Hadoop and NoSQL

What is Hadoop?

  • Hadoop is a new way for enterprises to store and analyze data powered by Apache.
  • A scalable fault-tolerant grid operating system  for data storage and processing
  • Its scalability comes from the marriage of
  • HDFS: Self-Healing High-Bandwidth Clustered Storage
  • MapReduce: Fault-Tolerant Distributed Processing
  • Operates on unstructured and structured data
  • A large and active ecosystem (many developers and additions like HBase, Hive, Pig, …)
  • Open source under the friendly Apache License.

 

Benefits:

  • Broader access of Hadoop to end users, IT professionals, and developers, through easy installation and configuration and simplified programming with JavaScript.
  • Enterprise-ready Hadoop distribution with greater security, performance, ease of management and options for Hybrid IT usage.
  • Breakthrough insights through the use of familiar tools such as Excel, PowerPivot, SQL Server Analysis Services and Reporting Services.
  • Rather than rely on hardware to deliver high-availability, the library detects and handles failures at the application layer. This results in a highly-available service on top of a cluster of computers, each of which may be prone to failures.

 

NoSQL Component

Announcing their entry into the big data market at the end of 2011, Oracle is taking an appliance-based approach. Their Big Data Appliance integrates Hadoop, R for analytics, a new Oracle NoSQL database, and connectors to Oracle’s database and Exadata data warehousing product line.
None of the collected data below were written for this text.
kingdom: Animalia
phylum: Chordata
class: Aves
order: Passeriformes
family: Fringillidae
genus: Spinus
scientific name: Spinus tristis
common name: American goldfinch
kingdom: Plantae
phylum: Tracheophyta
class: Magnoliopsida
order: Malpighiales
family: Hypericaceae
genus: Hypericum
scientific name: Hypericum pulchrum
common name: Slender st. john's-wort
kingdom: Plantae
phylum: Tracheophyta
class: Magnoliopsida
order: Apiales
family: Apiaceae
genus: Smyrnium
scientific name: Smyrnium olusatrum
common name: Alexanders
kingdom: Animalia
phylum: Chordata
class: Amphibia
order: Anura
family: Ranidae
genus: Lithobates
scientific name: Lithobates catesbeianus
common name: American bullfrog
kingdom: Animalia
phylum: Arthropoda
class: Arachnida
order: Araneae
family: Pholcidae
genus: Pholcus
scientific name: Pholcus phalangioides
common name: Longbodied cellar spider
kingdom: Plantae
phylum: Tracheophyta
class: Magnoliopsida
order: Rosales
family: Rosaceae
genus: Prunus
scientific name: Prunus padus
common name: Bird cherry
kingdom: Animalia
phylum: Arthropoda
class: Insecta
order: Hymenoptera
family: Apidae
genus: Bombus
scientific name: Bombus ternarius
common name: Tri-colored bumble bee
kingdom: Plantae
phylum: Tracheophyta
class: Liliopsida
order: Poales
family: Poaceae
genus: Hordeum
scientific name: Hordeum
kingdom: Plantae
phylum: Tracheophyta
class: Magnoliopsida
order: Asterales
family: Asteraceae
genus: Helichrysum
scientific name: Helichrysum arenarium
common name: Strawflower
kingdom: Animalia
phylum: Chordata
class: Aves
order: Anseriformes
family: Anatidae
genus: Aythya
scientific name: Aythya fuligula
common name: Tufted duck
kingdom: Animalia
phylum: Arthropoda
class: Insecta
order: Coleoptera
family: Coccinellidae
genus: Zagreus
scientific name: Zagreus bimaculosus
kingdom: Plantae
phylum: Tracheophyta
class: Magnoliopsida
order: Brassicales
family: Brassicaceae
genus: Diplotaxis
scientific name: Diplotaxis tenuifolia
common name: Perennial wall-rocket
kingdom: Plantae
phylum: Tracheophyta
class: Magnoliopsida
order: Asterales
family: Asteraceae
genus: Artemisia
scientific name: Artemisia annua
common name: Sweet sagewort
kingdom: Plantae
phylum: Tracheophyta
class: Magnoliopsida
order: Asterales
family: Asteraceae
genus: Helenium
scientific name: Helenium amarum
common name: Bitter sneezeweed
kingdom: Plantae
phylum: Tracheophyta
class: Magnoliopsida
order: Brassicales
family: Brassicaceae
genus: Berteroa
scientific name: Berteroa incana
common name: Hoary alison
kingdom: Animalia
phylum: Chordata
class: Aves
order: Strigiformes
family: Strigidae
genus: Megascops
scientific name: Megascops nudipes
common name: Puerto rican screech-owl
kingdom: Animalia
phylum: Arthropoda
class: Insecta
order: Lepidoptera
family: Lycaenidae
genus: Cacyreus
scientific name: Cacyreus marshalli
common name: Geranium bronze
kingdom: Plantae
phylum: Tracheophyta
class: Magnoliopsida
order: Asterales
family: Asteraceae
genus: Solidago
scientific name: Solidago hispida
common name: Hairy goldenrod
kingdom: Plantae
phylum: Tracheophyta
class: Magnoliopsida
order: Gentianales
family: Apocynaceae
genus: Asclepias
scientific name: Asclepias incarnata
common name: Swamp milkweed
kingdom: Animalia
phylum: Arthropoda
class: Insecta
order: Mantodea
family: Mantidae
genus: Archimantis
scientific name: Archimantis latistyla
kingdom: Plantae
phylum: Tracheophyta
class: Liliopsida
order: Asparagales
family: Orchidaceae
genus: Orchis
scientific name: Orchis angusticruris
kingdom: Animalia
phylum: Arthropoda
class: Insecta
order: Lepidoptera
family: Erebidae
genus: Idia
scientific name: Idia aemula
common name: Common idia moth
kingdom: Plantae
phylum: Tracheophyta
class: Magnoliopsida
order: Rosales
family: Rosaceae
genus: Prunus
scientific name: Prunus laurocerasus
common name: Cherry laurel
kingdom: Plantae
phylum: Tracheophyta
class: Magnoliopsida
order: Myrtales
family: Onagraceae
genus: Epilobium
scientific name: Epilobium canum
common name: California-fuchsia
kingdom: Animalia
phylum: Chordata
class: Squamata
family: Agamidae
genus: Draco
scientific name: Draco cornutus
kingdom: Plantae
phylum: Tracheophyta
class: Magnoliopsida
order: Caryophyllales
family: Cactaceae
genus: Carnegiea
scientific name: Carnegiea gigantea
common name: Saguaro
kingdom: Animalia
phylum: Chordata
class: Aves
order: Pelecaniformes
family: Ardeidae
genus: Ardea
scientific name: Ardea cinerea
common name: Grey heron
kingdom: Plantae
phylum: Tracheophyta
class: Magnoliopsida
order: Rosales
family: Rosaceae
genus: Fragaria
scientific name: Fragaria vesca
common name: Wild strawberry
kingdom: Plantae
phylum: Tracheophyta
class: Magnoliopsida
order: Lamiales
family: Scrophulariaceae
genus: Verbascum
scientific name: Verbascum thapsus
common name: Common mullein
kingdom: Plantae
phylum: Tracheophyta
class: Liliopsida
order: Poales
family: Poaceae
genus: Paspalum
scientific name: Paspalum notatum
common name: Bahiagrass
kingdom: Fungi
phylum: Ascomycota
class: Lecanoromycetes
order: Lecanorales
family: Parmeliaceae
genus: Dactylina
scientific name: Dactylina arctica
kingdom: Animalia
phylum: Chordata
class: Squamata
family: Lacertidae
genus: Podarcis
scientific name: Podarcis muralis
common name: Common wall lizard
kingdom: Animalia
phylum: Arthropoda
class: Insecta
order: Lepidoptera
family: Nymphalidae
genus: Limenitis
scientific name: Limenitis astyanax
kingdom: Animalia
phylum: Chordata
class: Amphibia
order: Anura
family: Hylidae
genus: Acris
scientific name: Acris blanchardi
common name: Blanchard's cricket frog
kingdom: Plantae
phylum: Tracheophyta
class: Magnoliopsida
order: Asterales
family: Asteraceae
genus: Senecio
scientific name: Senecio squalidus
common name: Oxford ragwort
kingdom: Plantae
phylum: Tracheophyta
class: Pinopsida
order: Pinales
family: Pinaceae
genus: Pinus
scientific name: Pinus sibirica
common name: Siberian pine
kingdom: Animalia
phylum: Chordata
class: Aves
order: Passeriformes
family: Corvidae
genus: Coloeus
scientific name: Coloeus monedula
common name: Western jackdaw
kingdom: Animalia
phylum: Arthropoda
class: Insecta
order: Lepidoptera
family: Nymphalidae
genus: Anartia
Oracle’s approach caters to the high-end enterprise market, and particularly leans to the rapid-deployment, high-performance end of the spectrum. It is the only vendor to include the popular R analytical language integrated with Hadoop, and to ship a NoSQL database of their own design as opposed to Hadoop HBase.

Rather than developing their own Hadoop distribution, Oracle have partnered with Cloudera for Hadoop support, which brings them a mature and established Hadoop solution. Database connectors again promote the integration of structured Oracle data with the unstructured data stored in Hadoop HDFS.

Oracle’s NoSQL Database is a scalable key-value database, built on the Berkeley DB technology. In that, Oracle owes double gratitude to Cloudera CEO Mike Olson, as he was previously the CEO of Sleepycat, the creators of Berkeley DB. Oracle are positioning their NoSQL database as a means of acquiring big data prior to analysis.

The Oracle R Enterprise product offers direct integration into the Oracle database, as well as Hadoop, enabling R scripts to run on data without having to round-trip it out of the data stores.